A 2006 study from the University of Texas Medical Branch, Department of Surgery and Shriners Burn Hospital, found that muscle plays a key role in the prevention of numerous common chronic diseases and conditions.
How? Muscles are not simply dense tissue. Muscles are actually your body's storage tanks for protein. They hold 85 to 90% of all the protein you have in your body. In essence, whenever your body has a need for more protein --amino acids--it sends out a signal to the storage tank and the storage tank responds by shipping out protein to wherever it is needed.
When you are sick or stressed, your body starts the healing by using the amino acid building blocks of protein. In fact, you cannot heal without these amino acid protein building blocks.
Researchers studying the chances of survival from severe burns, starvation, AIDS and conditions of severe stress have made a startling discovery. Your chances of survival are directly linked to how much muscle mass you have. This is worth repeating. The amount of muscle mass you have is the single most important determinant of how long you will live.
So-called natural "thinning out" or wasting of muscle as we age is not a benign process. It is the beginning of death. Loss of that critical muscle mass leaves you completely vulnerable to disease because it depletes your body's reservoir of the amino acids it needs to heal.
Here are examples of how muscle actually helps to prolong your life, based on university research studies:
1. Muscle Increases Survival from Burn. A 2002 study led by Drs. Biolo, Fleming and Nguyen from the University of Texas found that , when you are severely burned, your body's demand for protein increases on average by 83%.

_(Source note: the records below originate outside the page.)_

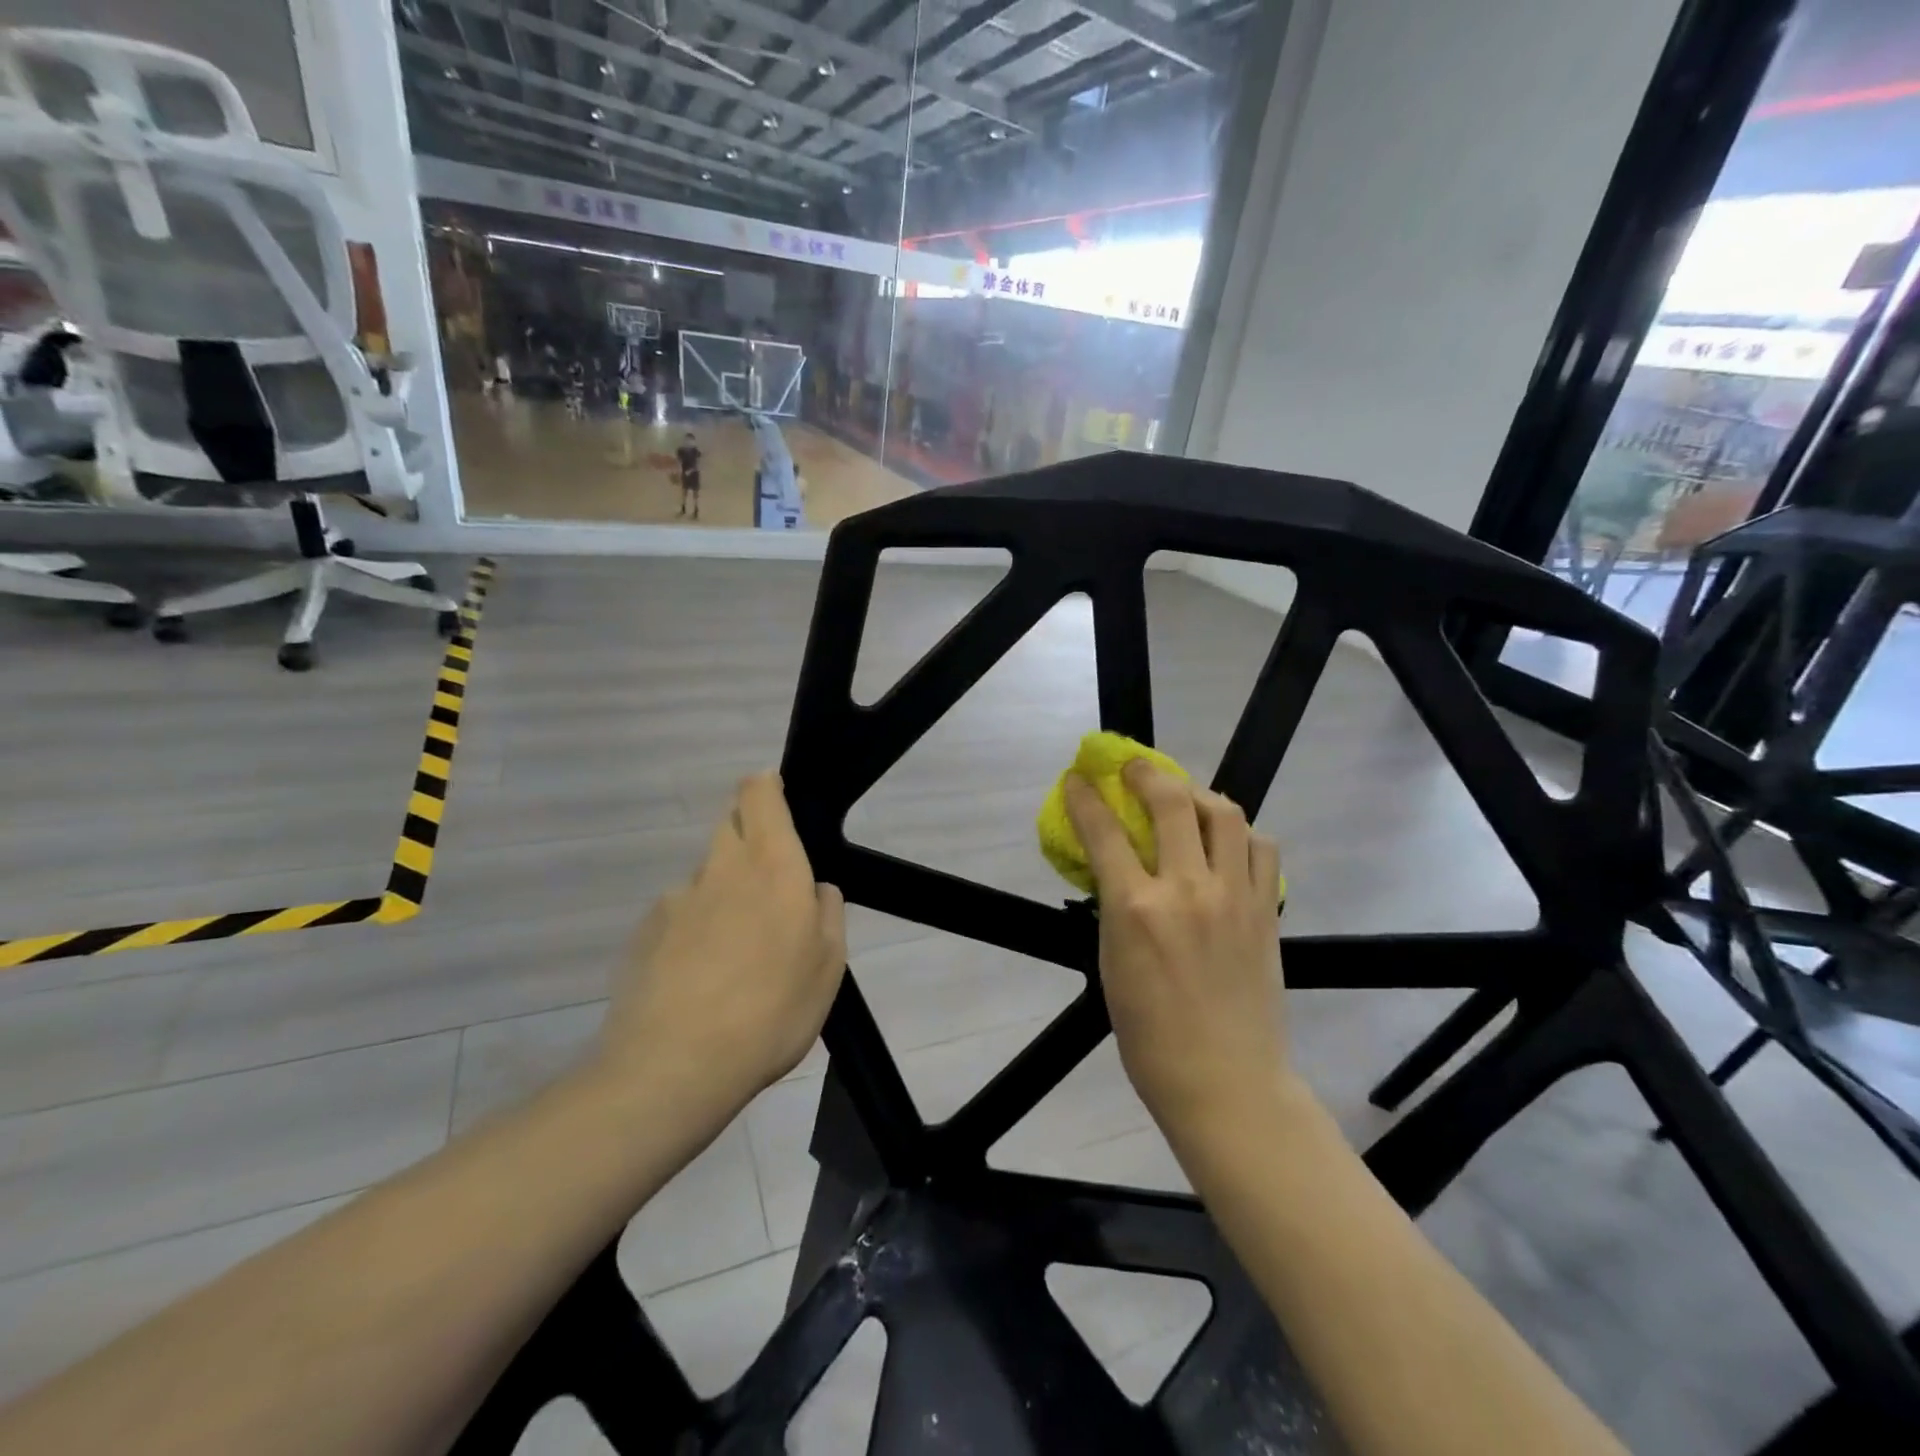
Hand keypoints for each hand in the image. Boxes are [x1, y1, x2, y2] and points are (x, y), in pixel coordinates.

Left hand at [594, 772, 846, 1119]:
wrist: (674, 1067)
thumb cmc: (772, 1010)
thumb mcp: (829, 966)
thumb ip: (828, 913)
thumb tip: (815, 889)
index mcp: (772, 865)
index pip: (758, 793)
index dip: (766, 787)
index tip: (779, 803)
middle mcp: (721, 868)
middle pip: (730, 826)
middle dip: (751, 843)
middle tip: (770, 895)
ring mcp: (676, 898)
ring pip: (707, 876)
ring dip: (723, 894)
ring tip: (735, 955)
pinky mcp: (645, 932)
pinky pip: (679, 915)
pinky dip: (694, 931)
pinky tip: (700, 979)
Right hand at [1064, 762, 1288, 1146]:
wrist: (1226, 1083)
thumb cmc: (1150, 1037)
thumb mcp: (1111, 965)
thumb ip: (1114, 908)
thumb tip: (1115, 870)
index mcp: (1136, 909)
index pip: (1104, 832)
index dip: (1085, 798)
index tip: (1077, 780)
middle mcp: (1187, 890)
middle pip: (1171, 802)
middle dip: (1146, 773)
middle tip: (1134, 768)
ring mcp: (1233, 897)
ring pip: (1225, 814)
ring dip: (1199, 794)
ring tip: (1186, 798)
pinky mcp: (1266, 911)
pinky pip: (1261, 849)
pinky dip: (1241, 832)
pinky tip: (1226, 841)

However, the doctors were surprised to discover that feeding you extra protein intravenously is ineffective in supplying your body's increased demands. Only the breakdown of muscle mass is effective in supplying the needed protein. Therefore, if you have less muscle than you need before you are burned, nothing the doctors can feed you while you are in the hospital will make up the deficiency in amino acids. Your body's healing relies almost exclusively on drawing down on the amino acid reserves in your muscle mass.
2. Muscle Increases Survival from Stress and Starvation. During World War II, Jewish doctors in the Warsaw ghetto studied the chances of survival from starvation and discovered that starvation from death only occurs when your muscle protein drops too low to maintain an adequate supply of gluconeogenic precursors needed for healing.

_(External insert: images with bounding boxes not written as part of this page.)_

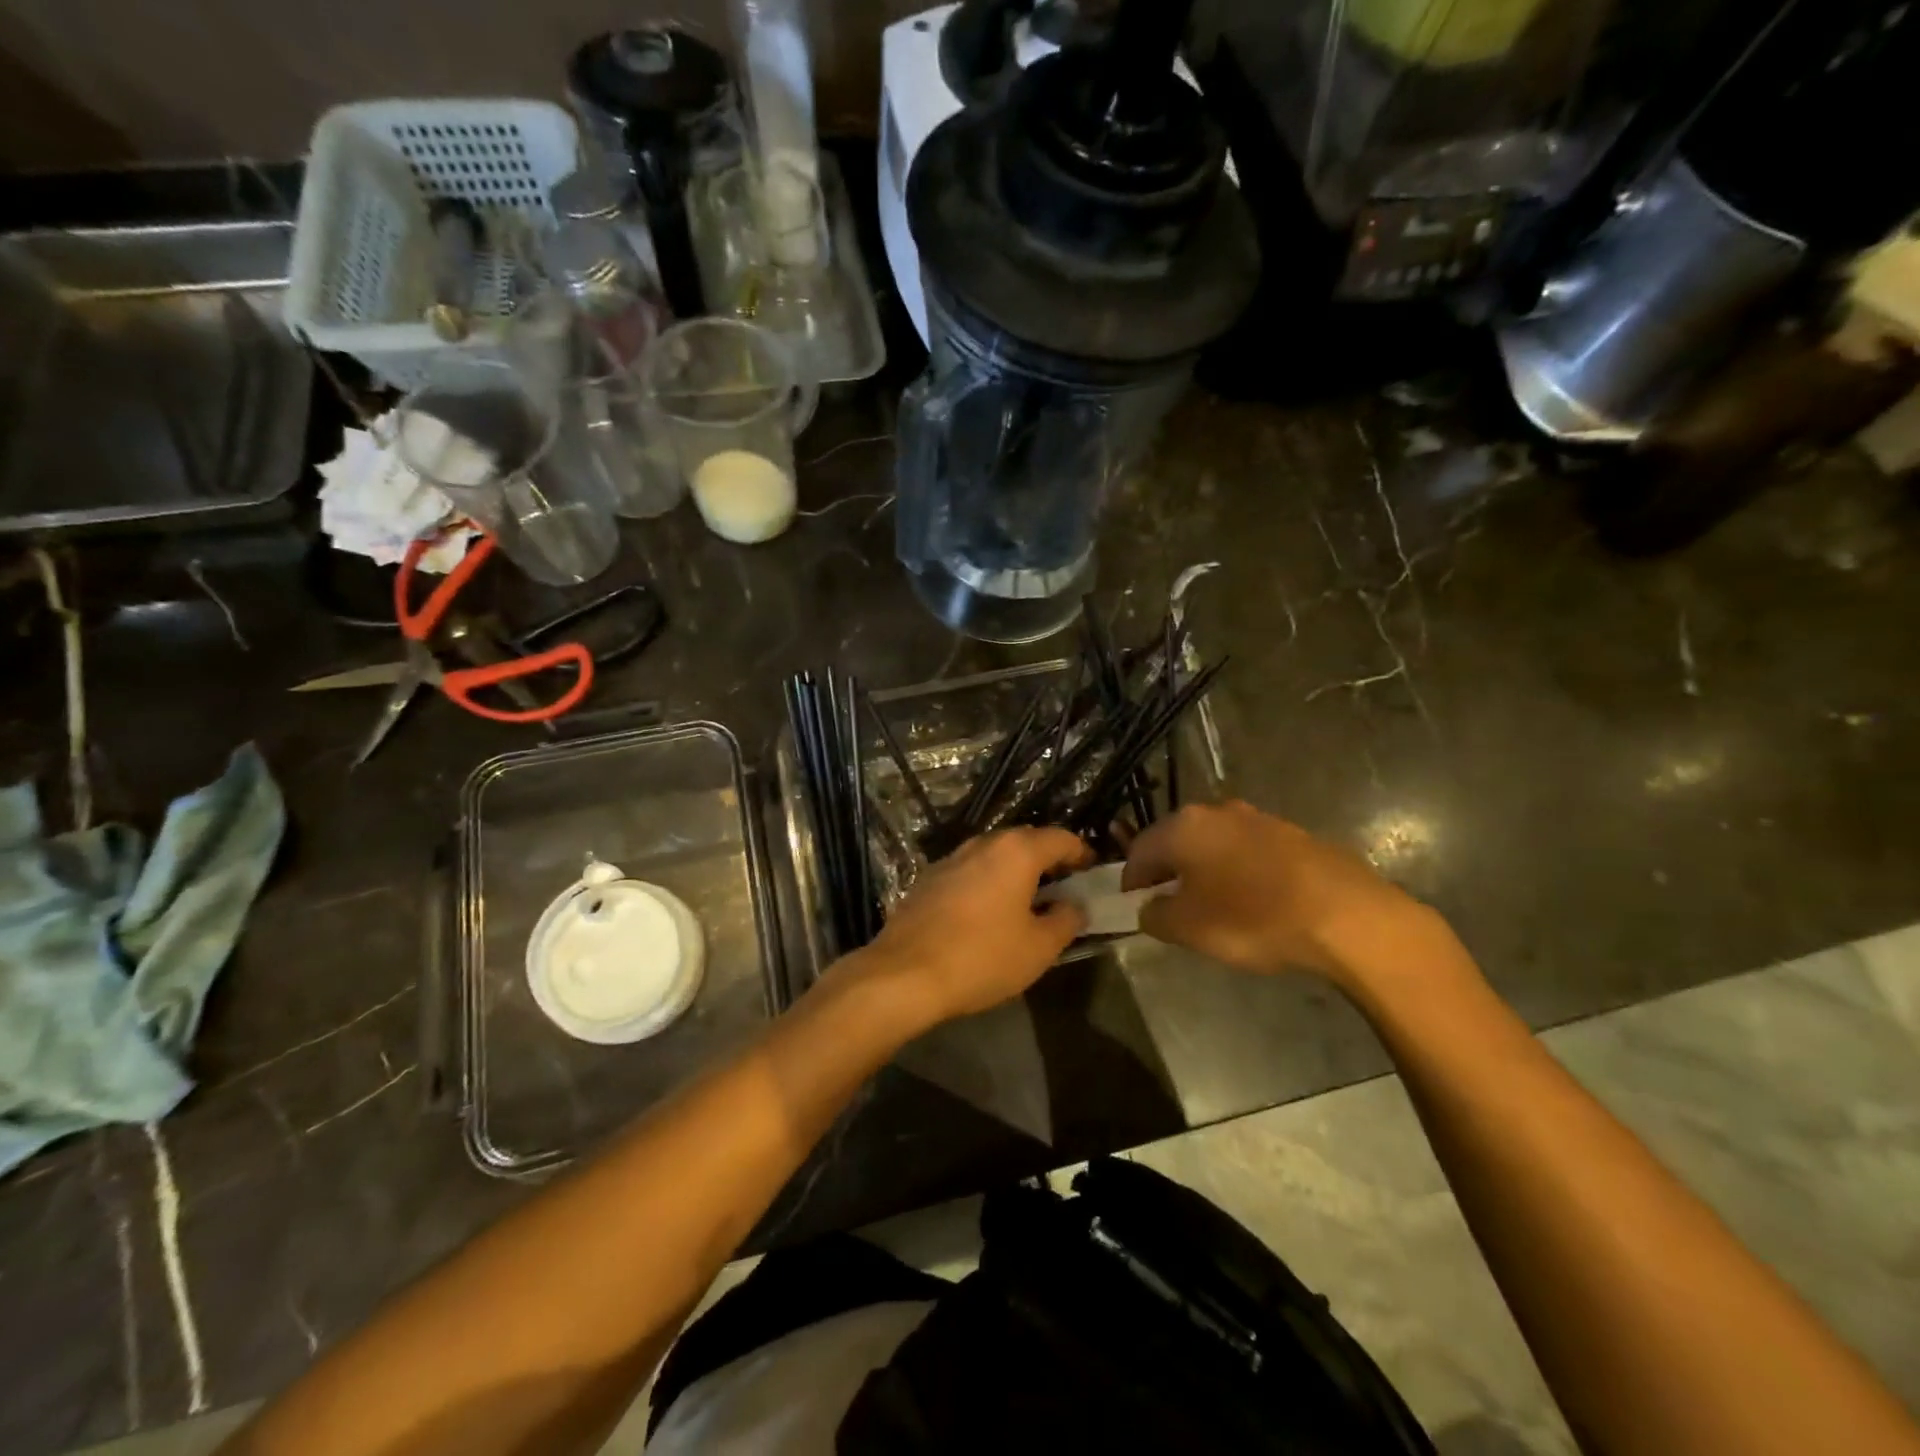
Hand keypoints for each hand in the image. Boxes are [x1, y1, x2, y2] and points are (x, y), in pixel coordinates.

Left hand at [843, 827, 1092, 1027]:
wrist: (904, 973)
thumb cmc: (982, 957)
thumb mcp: (1039, 947)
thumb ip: (1066, 920)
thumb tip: (1075, 905)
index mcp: (1016, 851)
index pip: (1060, 838)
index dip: (1081, 853)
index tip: (1092, 871)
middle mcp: (982, 843)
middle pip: (1025, 841)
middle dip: (1047, 860)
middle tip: (1063, 887)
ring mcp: (950, 858)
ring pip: (993, 856)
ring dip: (1014, 872)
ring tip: (1027, 901)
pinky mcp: (927, 879)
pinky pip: (969, 872)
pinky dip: (987, 883)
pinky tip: (987, 912)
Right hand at [1122, 800, 1440, 988]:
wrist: (1346, 915)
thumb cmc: (1252, 918)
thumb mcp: (1188, 929)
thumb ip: (1155, 916)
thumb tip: (1149, 907)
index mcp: (1184, 827)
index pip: (1139, 849)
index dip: (1131, 880)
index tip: (1134, 907)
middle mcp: (1217, 811)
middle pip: (1177, 840)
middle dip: (1168, 871)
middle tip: (1170, 906)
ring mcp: (1259, 819)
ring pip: (1215, 844)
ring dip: (1206, 870)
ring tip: (1214, 906)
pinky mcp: (1293, 835)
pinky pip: (1249, 852)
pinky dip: (1240, 872)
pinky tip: (1253, 901)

A separate study in 1950 published by the University of Minnesota found that, in all cases of human starvation, death is actually caused by loss of muscle mass.
3. Muscle Increases Survival from AIDs. Seriously ill patients from AIDs live longer if they have more muscle mass. This finding was made by a team of doctors
Thinning Out Is a Cause for Alarm
Many of us notice that we begin to thin out as we age. We've all seen middle-aged men with those skinny legs and arms but with pot guts. Or women with skinny thighs and pot guts. Many of us wrongly assume that this process is benign or, perhaps even a good development since we have always been taught that we should watch our weight. But losing this muscle is a cause for alarm. If you start to notice muscle loss, it is a cause for alarm. If you notice that your husband or wife's legs have started to thin out, it is a cause for alarm. This is the beginning of a condition known as sarcopenia. Sarcopenia is the wasting away of muscle mass as we age. Unfortunately, once sarcopenia progresses beyond a certain point, it will not be possible to regain this muscle mass by lifting weight.
You will have passed the point of no return.
From that point, you literally can start to set your clock on a countdown to death. For, even if you "wake up" and start exercising furiously and eating perfectly, after sarcopenia progresses too far, there literally is nothing you can do.
Take a look at yourself. Take a look at your spouse. Over the years have those legs gotten thin and spindly while your stomach has gotten progressively larger? You are headed in the wrong direction. In our youth, we had relatively powerful thighs and arms. How can you get those arms and thighs back? Follow a regular exercise regime that emphasizes weight lifting--squats, lunges and overhead presses. These type of exercises will not only increase your muscle mass which will bulk up those spindly legs and arms but will also reduce the fat around your abdomen.